(417f) Design Space, Models and Model Uncertainty

The concept of Design Space plays a central role in the current thinking on the regulation of pharmaceutical production processes. Most such processes involve large numbers of external disturbances and/or potential control manipulations. This results in multidimensional Design Spaces, whose effective determination and exploration require the use of process models. A range of different categories of models is currently being used, including empirical correlations, statistical non-parametric models, data-based models and first-principles models.

This paper focuses on first-principles models, of the kind that are finding increasing use in pharmaceutical applications. We consider the relation between the Design Space and the concept of ?process flexibility? which has been studied extensively in the process systems engineering literature since the early 1980s. We are particularly interested in the extent to which existing flexibility analysis techniques can be applied to the determination of the Design Space, both in principle and in practice, given the transient and multistage nature of most pharmaceutical processes.

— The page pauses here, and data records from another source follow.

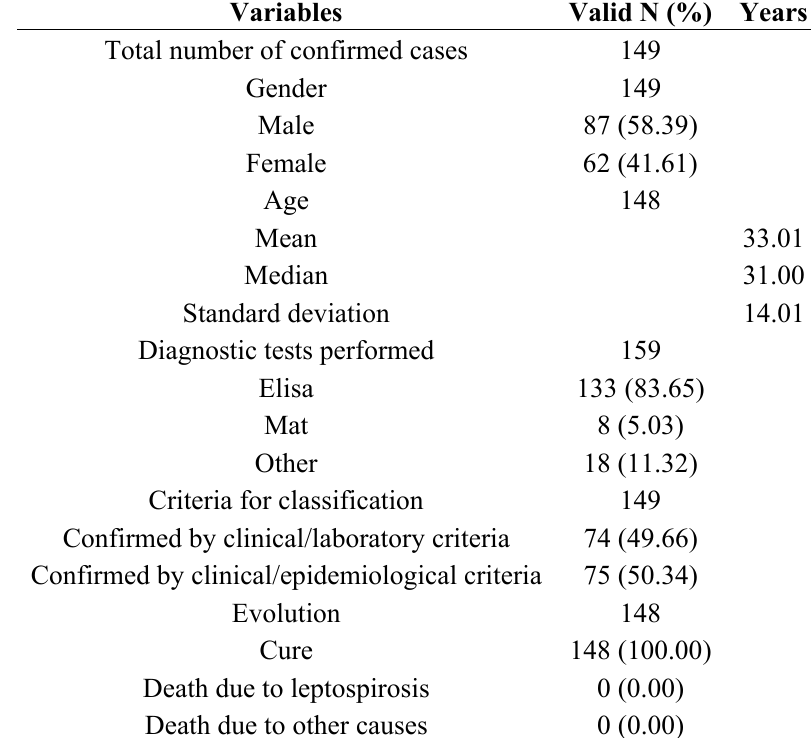
Table 2. Descriptive statistics of outpatient leptospirosis cases in Nova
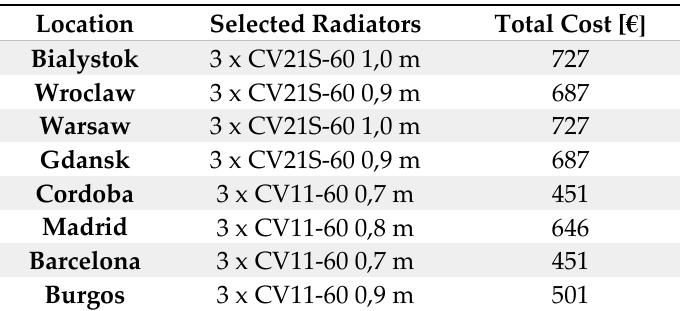
Table 2. Selection of radiators.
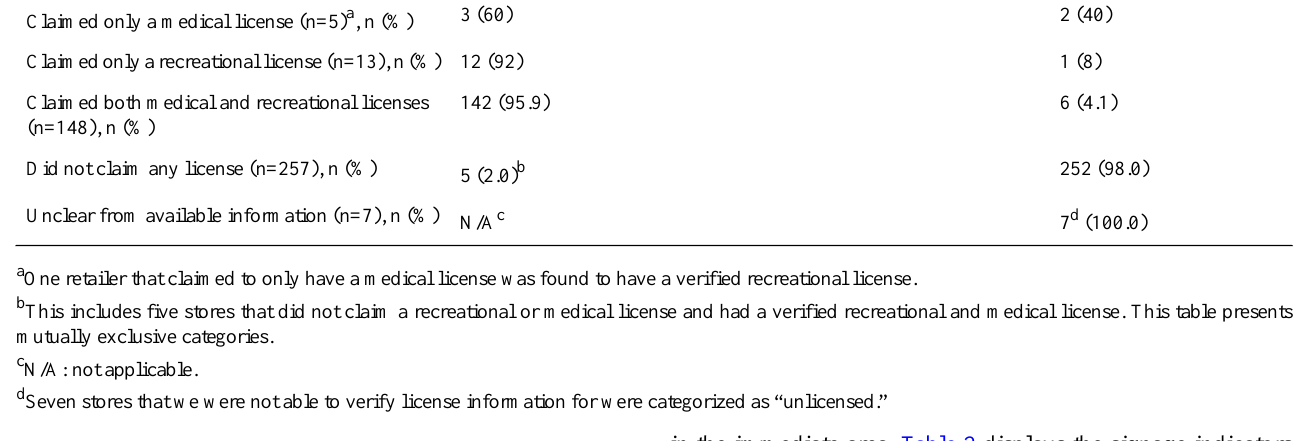
Table 1. Cannabis outlets by license claim status and by verification of license categories (Table includes cell counts and column percentages). (n=162)Online claims about licensure by outlet and medical outlets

Design Spaces are supposed to provide assurances that the process will deliver products of the right quality provided the operation is maintained remain within a given envelope. However, like the result of any other model-based computation, the reliability of any Design Space determined on the basis of a model depends on the accuracy of the model itself. In other words, the Design Space is not a well delineated region, but a probabilistic one, with each point in the multivariable space of operation of the process being characterized only by a probability of belonging to the Design Space. We consider techniques for computing probabilistic Design Spaces based on quantitative information on model uncertainty derived during the formal validation of such models against experimental data sets.